RECORD EXTRACTS:

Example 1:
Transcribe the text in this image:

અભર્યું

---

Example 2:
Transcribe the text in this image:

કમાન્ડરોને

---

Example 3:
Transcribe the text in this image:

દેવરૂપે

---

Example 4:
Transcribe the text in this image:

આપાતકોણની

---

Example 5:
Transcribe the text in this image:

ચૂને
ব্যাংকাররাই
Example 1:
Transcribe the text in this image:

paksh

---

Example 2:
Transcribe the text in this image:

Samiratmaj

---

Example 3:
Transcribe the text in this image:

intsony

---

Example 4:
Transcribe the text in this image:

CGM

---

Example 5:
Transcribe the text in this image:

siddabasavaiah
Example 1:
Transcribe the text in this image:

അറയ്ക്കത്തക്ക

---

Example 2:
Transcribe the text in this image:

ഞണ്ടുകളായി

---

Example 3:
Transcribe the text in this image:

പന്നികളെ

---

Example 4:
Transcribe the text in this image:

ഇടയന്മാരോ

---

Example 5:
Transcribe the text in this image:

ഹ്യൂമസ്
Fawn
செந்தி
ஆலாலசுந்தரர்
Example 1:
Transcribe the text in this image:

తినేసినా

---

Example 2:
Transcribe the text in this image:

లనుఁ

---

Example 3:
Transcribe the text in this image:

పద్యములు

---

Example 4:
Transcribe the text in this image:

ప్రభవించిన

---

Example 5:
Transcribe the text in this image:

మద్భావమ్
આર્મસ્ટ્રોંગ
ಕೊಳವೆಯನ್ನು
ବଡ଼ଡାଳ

REQUIREMENT: Copy the records. Each line should match exactly.

SOLUTION BELOW:
Example 1:
Transcribe the text in this image:

અભર્યું

---

Example 2:
Transcribe the text in this image:

કમાન્ડરોને

---

Example 3:
Transcribe the text in this image:

દેવરૂપે

---

Example 4:
Transcribe the text in this image:

આપાતકોણની

---

Example 5:
Transcribe the text in this image:

ચૂને
ব্যাংকাররাই
Example 1:
Transcribe the text in this image:

paksh

---

Example 2:
Transcribe the text in this image:

Samiratmaj

---

Example 3:
Transcribe the text in this image:

intsony

---

Example 4:
Transcribe the text in this image:

CGM

---

Example 5:
Transcribe the text in this image:

siddabasavaiah
Example 1:
Transcribe the text in this image:

അറയ്ക്കത്തക്ക

---

Example 2:
Transcribe the text in this image:

ഞണ്ടുകളായി

---

Example 3:
Transcribe the text in this image:

പന്നികളെ

---

Example 4:
Transcribe the text in this image:

ഇടയന്മാരോ

---

Example 5:
Transcribe the text in this image:

ഹ്യൂമസ്
Fawn
செந்தி
ஆலாலசுந்தரர்
Example 1:
Transcribe the text in this image:

తినేసినా

---

Example 2:
Transcribe the text in this image:

లనుఁ

---

Example 3:
Transcribe the text in this image:

పద్యములు

---

Example 4:
Transcribe the text in this image:

ప్రభవించిన

---

Example 5:
Transcribe the text in this image:

మద్భావమ్
આર્મસ્ટ્રોંગ
ಕೊಳವೆಯನ್ನು
ବଡ଼ଡାଳ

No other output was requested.